(Input for this task)

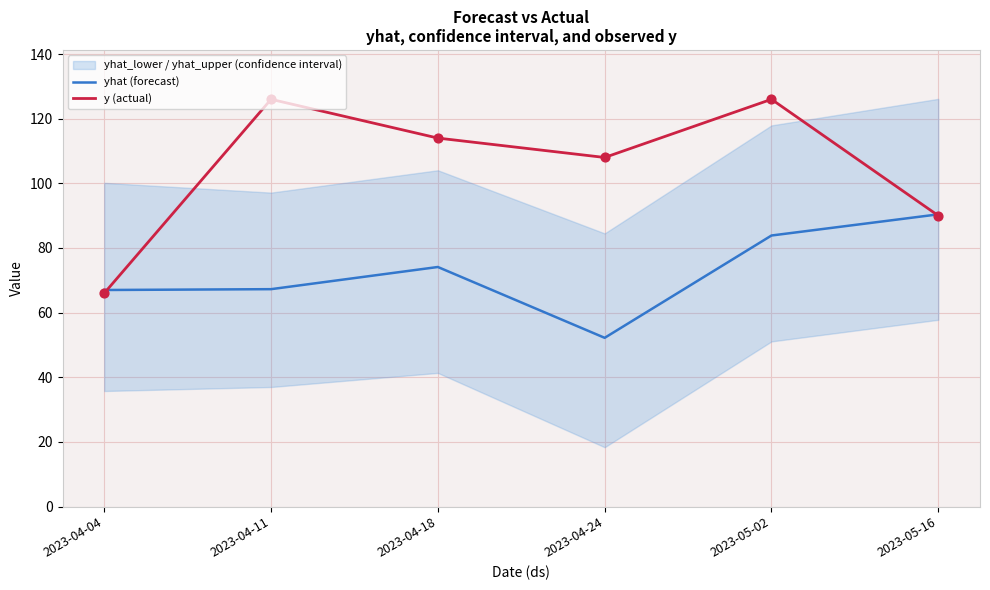

Which series contains the lowest Y value?

yhat (forecast)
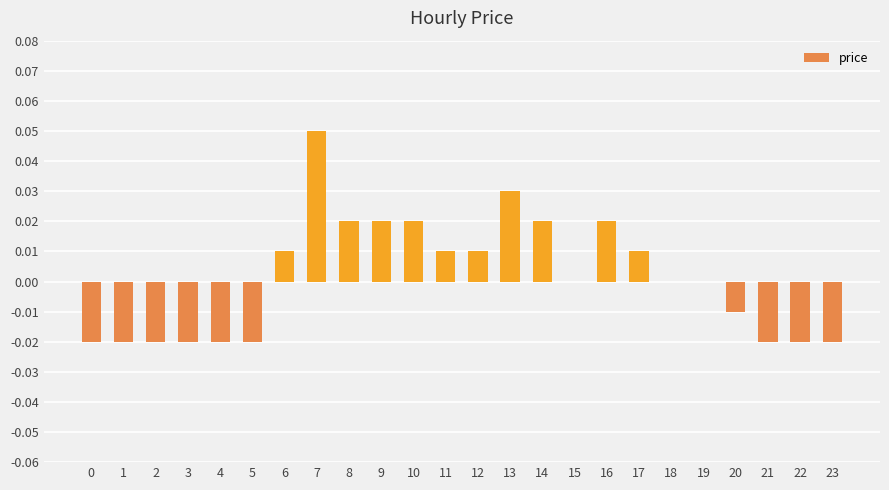

How many categories are shown in the chart?

24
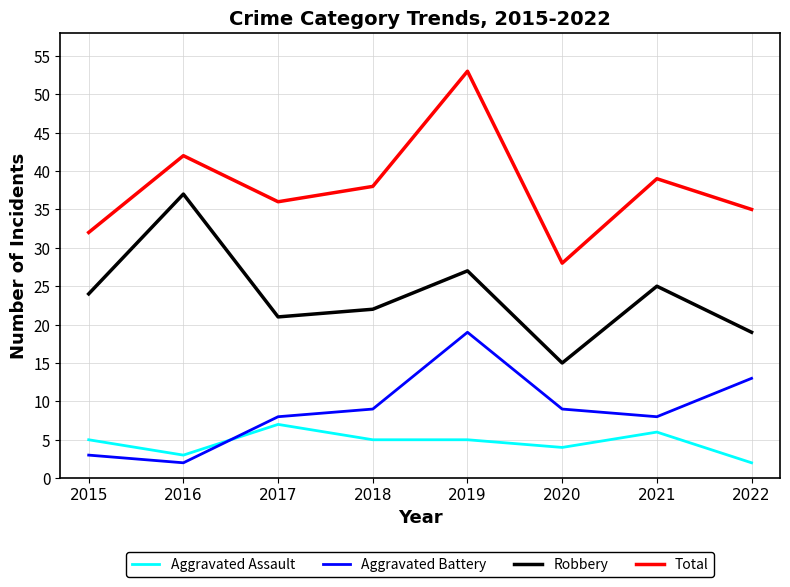

Reading right to left, what are all the values shown in this chart?

Aggravated Assault: 2022=2	2021=6	2020=4	2019=5	2018=5	2017=7	2016=3	2015=5
Aggravated Battery: 2022=13	2021=8	2020=9	2019=19	2018=9	2017=8	2016=2	2015=3
Robbery: 2022=19	2021=25	2020=15	2019=27	2018=22	2017=21	2016=37	2015=24
Total: 2022=35	2021=39	2020=28	2019=53	2018=38	2017=36	2016=42	2015=32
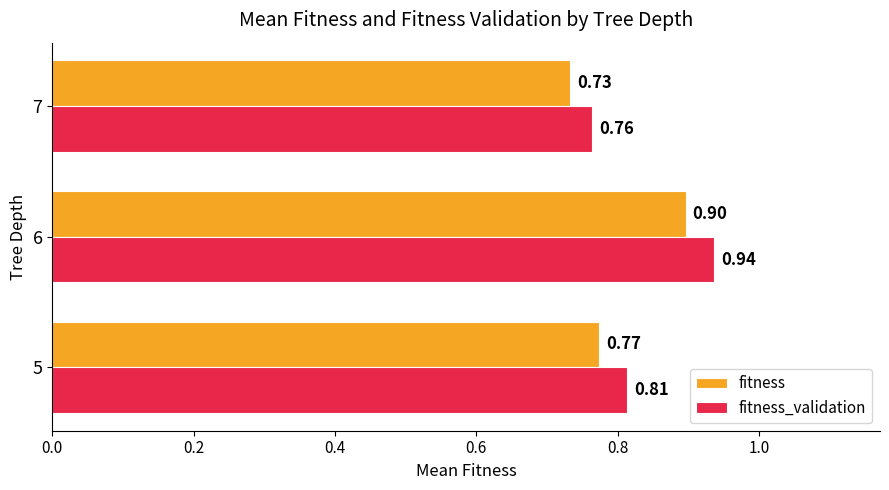

Between 5 and 7, which series saw the biggest shift?

fitness_validation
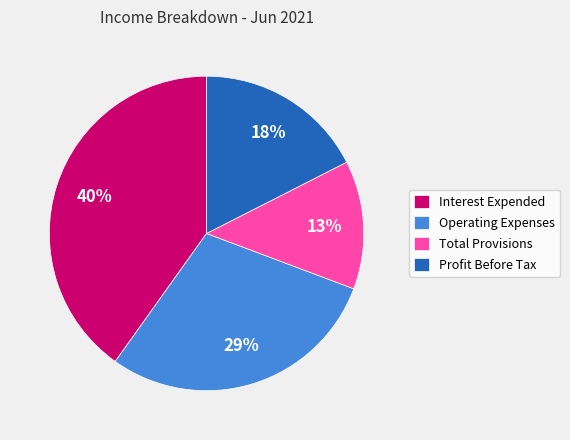

What is the ratio of the value at Operating Expenses to the value at Interest Expended?

0.7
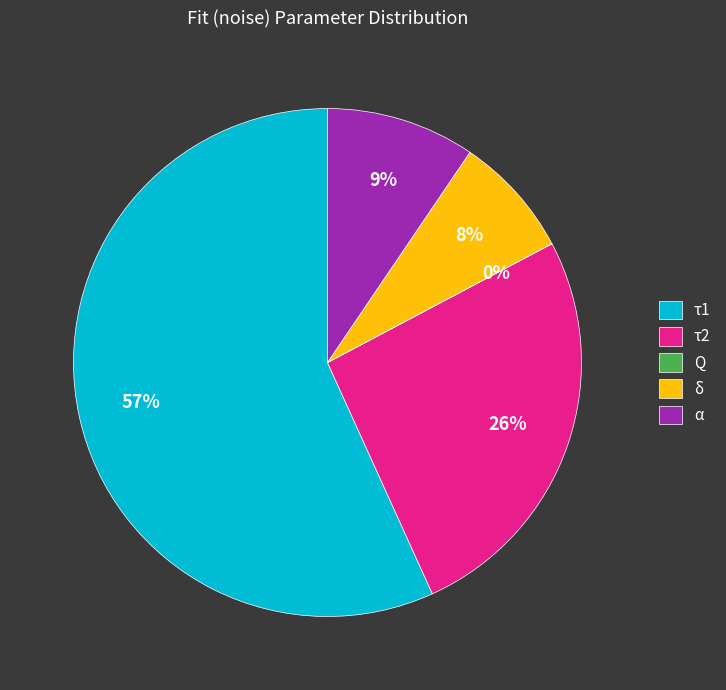

What is the largest slice in the pie chart?

τ1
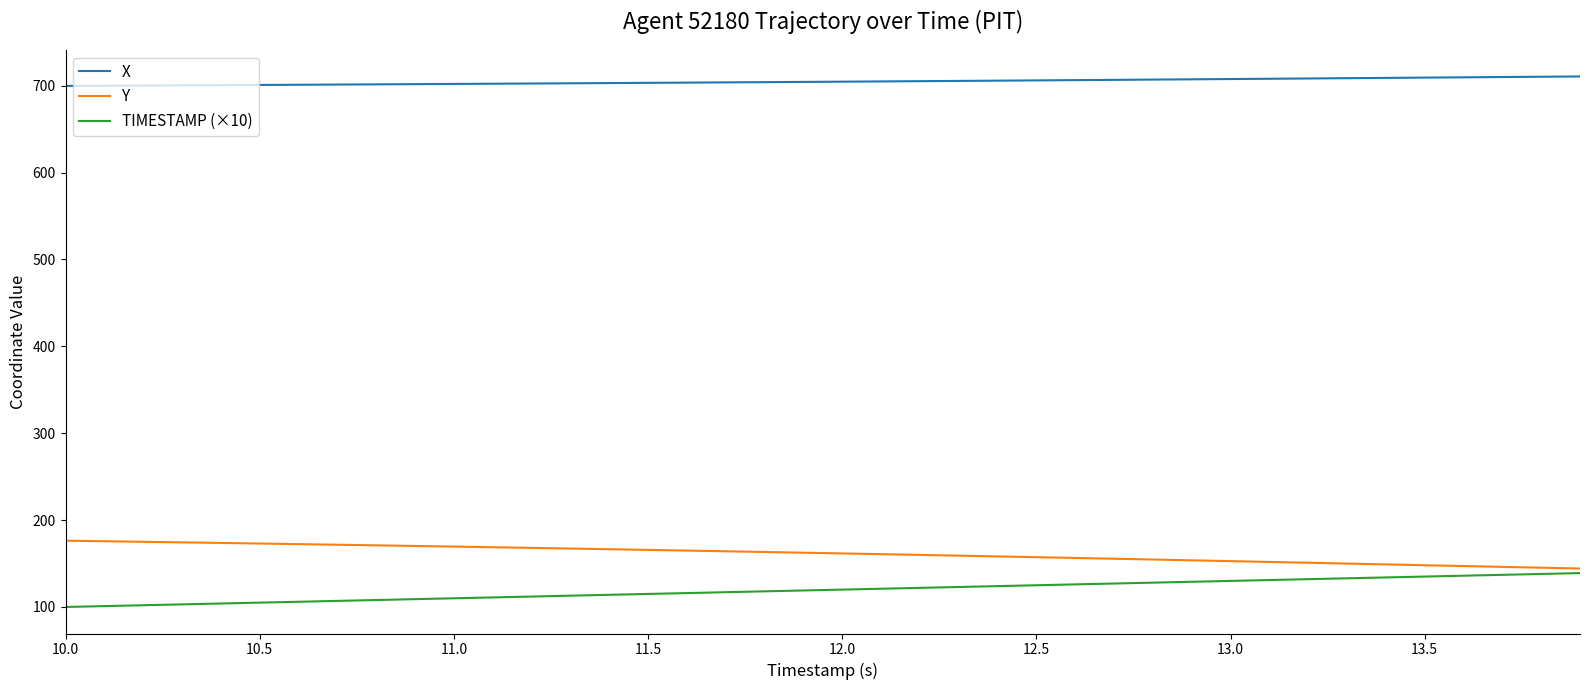

True or false: X and Y intersect in this chart.

False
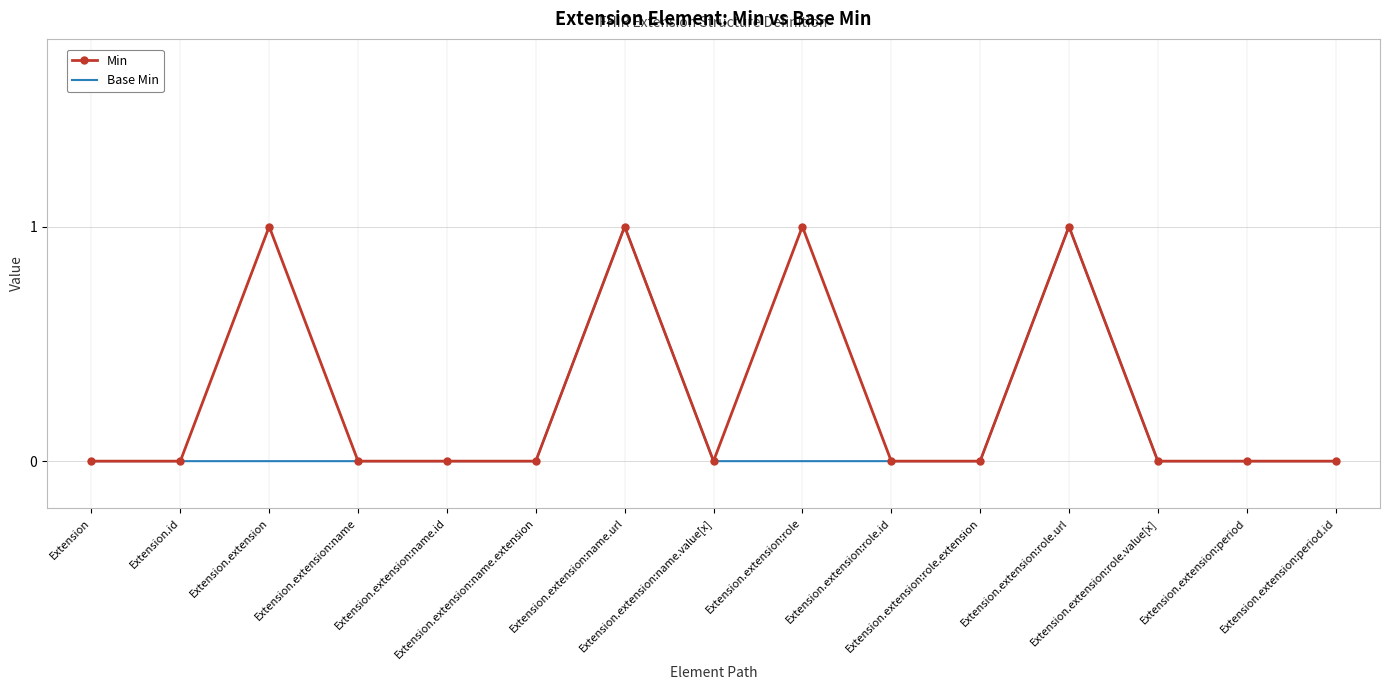

Which series has the largest total across all categories?

Min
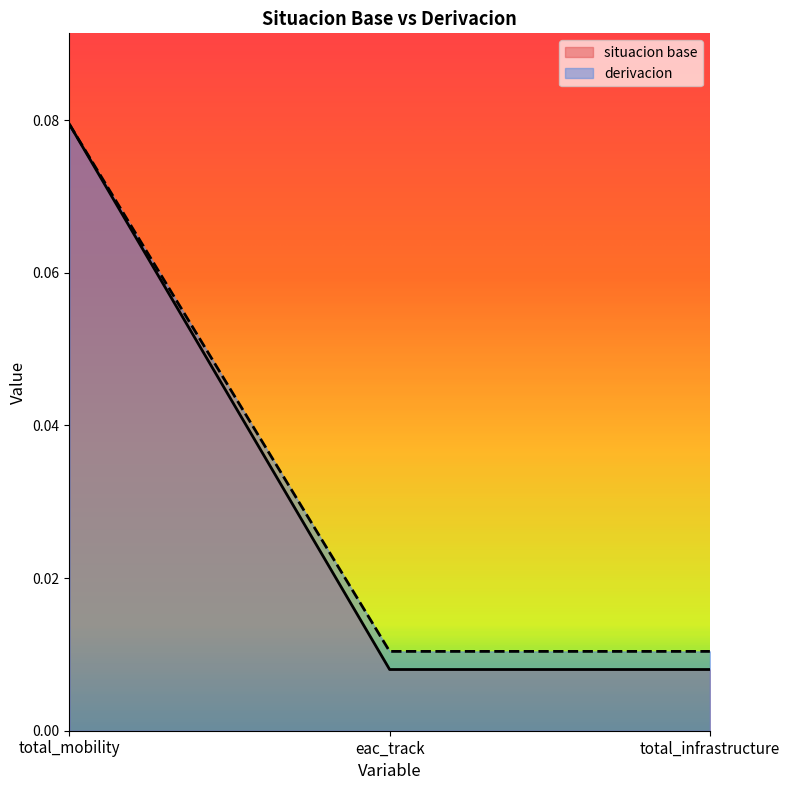

Which category has the highest value in the derivacion series?

total_mobility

(Requirement) Reproduce all of the lines above verbatim, omitting the pictures from your answer.

(Output for this task)
Which series contains the lowest Y value?

yhat (forecast)

How many categories are shown in the chart?

24

Reading right to left, what are all the values shown in this chart?

Aggravated Assault: 2022=2	2021=6	2020=4	2019=5	2018=5	2017=7	2016=3	2015=5
Aggravated Battery: 2022=13	2021=8	2020=9	2019=19	2018=9	2017=8	2016=2	2015=3
Robbery: 2022=19	2021=25	2020=15	2019=27	2018=22	2017=21	2016=37	2015=24
Total: 2022=35	2021=39	2020=28	2019=53	2018=38	2017=36	2016=42	2015=32

Between 5 and 7, which series saw the biggest shift?

fitness_validation

What is the ratio of the value at Operating Expenses to the value at Interest Expended?

0.7

What is the largest slice in the pie chart?

τ1

True or false: X and Y intersect in this chart.

False

Which series has the largest total across all categories?

Min

Which category has the highest value in the derivacion series?

total_mobility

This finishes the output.